Even so, perhaps the most outrageous argument made by attorneys for the State of North Dakota is not that the Supreme Court should accept this evidence, which has been routinely rejected by other federal courts. It is the argument that North Dakota’s safe haven law—which allows parents to abandon newborns to the state within the first year of life with an employee at any North Dakota hospital and not face criminal prosecution, and which they characterize as the most generous in the nation—removes the “undue burden” of unwanted children and thus the need for constitutional protection of abortion rights.
It is worth noting that North Dakota’s abortion rates remain steady, despite the existence of its safe haven law.
“This new legal reality, transferring child care responsibility from mother to the State, means there is no ‘undue burden’ because there is no longer any need for abortion to relieve pregnant women from unwanted child care obligations,” the attorneys from North Dakota wrote. “Every child in America is legally ‘wanted’ and abortion of ‘unwanted’ children is no longer necessary.”
The petition continued, “After all, no woman wants an abortion just to experience abortion. North Dakota is not stopping women from participating in something intrinsically valuable; like a job, or school. No one, male or female, liberal or conservative, really wants to have an abortion for its own sake.”
They added, “What women seek is relief from parental obligations; now North Dakota provides that in a more just, compassionate, and safe way than allowing a pregnant woman to kill her child and suffer the consequences alone for decades.”

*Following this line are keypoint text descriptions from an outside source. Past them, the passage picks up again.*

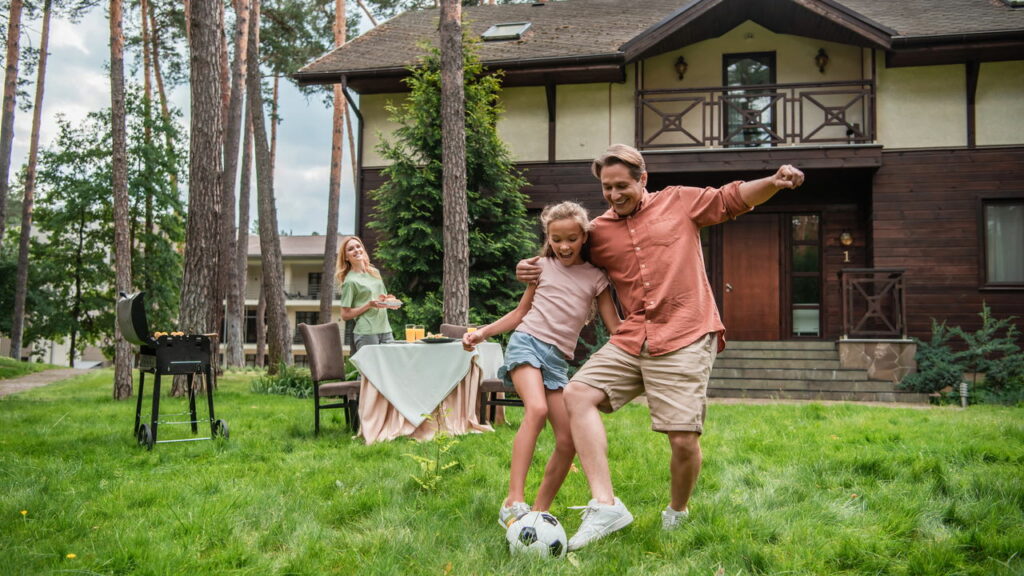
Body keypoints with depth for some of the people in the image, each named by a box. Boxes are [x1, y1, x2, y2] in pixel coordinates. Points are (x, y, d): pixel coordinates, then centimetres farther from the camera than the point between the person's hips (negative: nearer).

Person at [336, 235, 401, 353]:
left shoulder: (375, 272, 14)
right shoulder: (350, 281, -6)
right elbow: (345, 315, -8)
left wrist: (390, 302, 4)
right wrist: (370, 305, -16)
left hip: (385, 330, 6)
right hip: (366, 333, -6)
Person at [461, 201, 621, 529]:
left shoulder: (595, 278, 11)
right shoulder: (542, 267, 11)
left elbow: (615, 327, 8)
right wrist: (482, 333, 9)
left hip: (558, 359, 3)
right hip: (527, 342, -2)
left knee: (568, 442, -6)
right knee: (537, 409, -31)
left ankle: (540, 510, 12)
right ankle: (514, 501, -34)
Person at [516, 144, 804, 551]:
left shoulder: (680, 202, 6)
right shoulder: (598, 232, 12)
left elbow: (734, 199, 13)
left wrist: (774, 182, -4)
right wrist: (533, 270, 8)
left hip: (685, 341, -4)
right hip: (630, 342, 4)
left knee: (685, 441, -8)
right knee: (578, 394, -14)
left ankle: (677, 513, 23)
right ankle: (604, 505, -16)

All told, the North Dakota petition for review is nearly 200 pages. Nowhere in those 200 pages was there any evidence, let alone recognition, of the medical and psychological dangers of forcing patients to carry to term an unwanted pregnancy, regardless of the reason for seeking termination. Instead abortion, according to the three men asking the Supreme Court to use North Dakota’s heartbeat ban to end legal abortion, is simply a mechanism for women to “seek relief from parental obligations.”
The depths of the misogyny informing the North Dakota petition is most apparent near the close of their request, when they stated that “[a]bortion may perhaps be remembered in the future as a crude way of removing the burden of child care.” That’s right, folks. Abortion is not a medical necessity, but a “crude” social convenience for avoiding the responsibilities of parenthood.
Anti-abortion advocates hope the Roberts Court takes up the case, along with Arkansas’ request that the Supreme Court take its appeal of a decision blocking its 12-week abortion ban. The Eight Circuit Court of Appeals heard the North Dakota and Arkansas cases together, and while the federal appeals court in both cases upheld lower court decisions striking the bans, both opinions made it clear the justices would have upheld them if they had some legal vehicle to do so.
So far, the Roberts Court has not been open to direct challenges to Roe and Casey’s viability framework, most recently letting stand a decision from the Ninth Circuit Court of Appeals blocking Arizona’s 20-week abortion ban. But as Lyle Denniston at SCOTUSblog reports, there are hints the Roberts Court may be more receptive this time around. Under Supreme Court procedures, a single justice can ask the other side to respond to a petition for review. According to Denniston, the Court has asked for a response to the Arkansas Supreme Court petition, despite the fact that attorneys for the two Arkansas doctors and their patients fighting the ban had decided a response to Arkansas’ request wasn’t necessary.
That means someone on the Roberts Court wants to hear more about the reasons why states think it’s time to overturn Roe.